Matt Powers
Matt Powers · October 3, 2023

AUSTIN, Texas—On Friday, in a blow to consumer choice and economic liberty, the Texas Supreme Court refused to grant review in Dr. Michael Garrett’s challenge to the state’s ban on doctor dispensing. Dr. Garrett, represented by the Institute for Justice (IJ), asked the Texas Supreme Court to review his case after an appeals court held the law did not violate the Texas Constitution.

Texas is one of only five states that forbids doctors from charging money for the drugs they dispense, unless they become licensed as pharmacists. The ban applies even to those, like Dr. Garrett, who just want to dispense routine drugs (like antibiotics and allergy medications) and recover their costs (rather than making a profit). Pharmacies, by contrast, can dispense any drug they want at any price they desire.

“Texas’s ban remains as senseless as ever,” said Dr. Garrett. “I only filed this case because I want to help my patients. Doctors throughout the country are allowed to do this and they’re seeing amazing results: It’s convenient, it dramatically lowers costs, and patients are more likely to take their medicine. I can’t grasp how a law that forbids me from helping people would be constitutional.”

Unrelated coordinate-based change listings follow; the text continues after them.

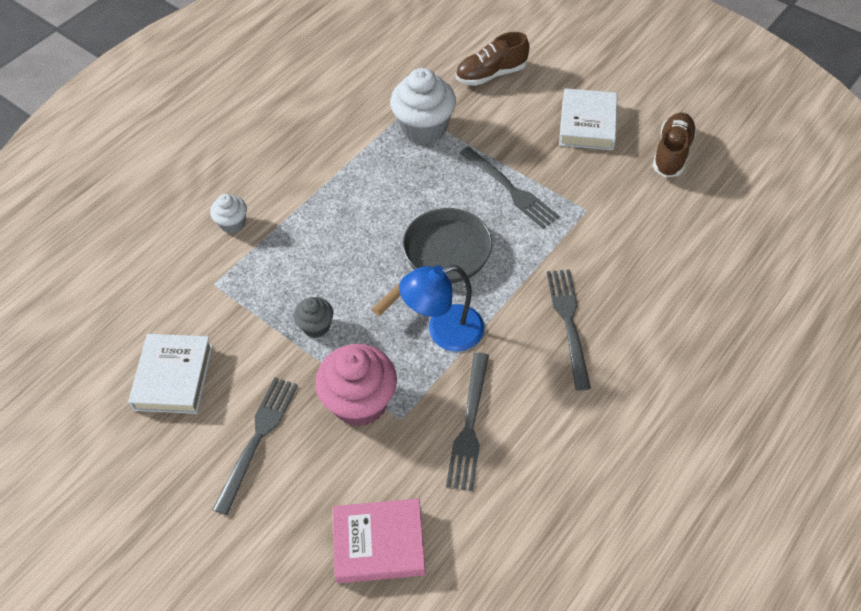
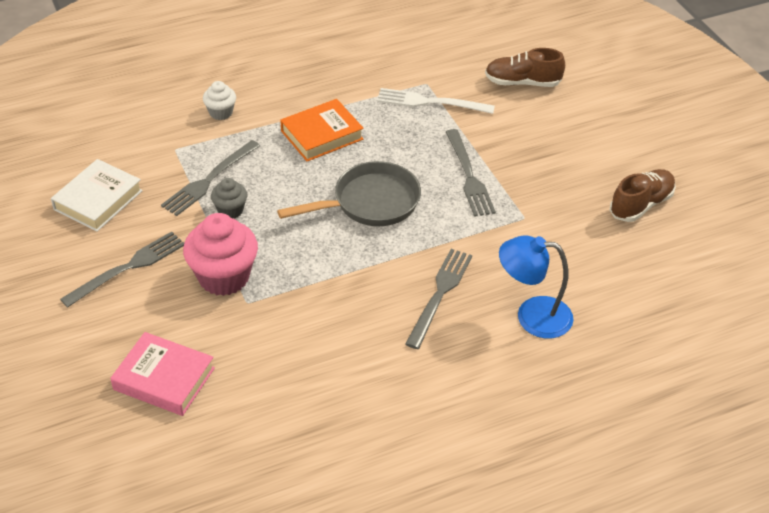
camera: 25 degrees right, 10 degrees down
white cupcake [390,68,456,144] -> white fork [377,88,495,114]
blue lamp [399,265,484,352] -> blue lamp moved to [499,235,574,339]
grey fork [446,352,489,491] -> grey fork moved to [161,140,260,216]
white book [559,88,618,150] -> none
none -> orange book [280,99,364,161]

IJ filed the case in 2019, arguing that, following IJ’s Texas Supreme Court win in Patel v. Texas Department of Licensing & Regulation, economic laws must benefit the public in the “real world.” The dispensing ban flunks that test because banning doctors from recovering costs on medications they can already give away for free does not make anybody safer. In the real world, all the law really does is protect pharmacies’ profits.

“The dispensing ban is a classic abuse of power,” said IJ Attorney Josh Windham, the lead attorney on the case. “The Texas Constitution forbids laws that sacrifice patients’ health purely to shield pharmacies from competition. It’s a shame the courts didn’t see that—but this fight isn’t over. We’ll press for legislative reform until Texas, like the overwhelming majority of states, gives doctors the freedom they need to best serve their patients.”

This case was part of IJ’s effort to ensure that state courts provide meaningful protections for economic liberty. IJ currently has similar cases challenging protectionist health care regulations in North Carolina and South Carolina. IJ also recently convinced the Georgia Supreme Court to strike down an irrational restriction on lactation consultants.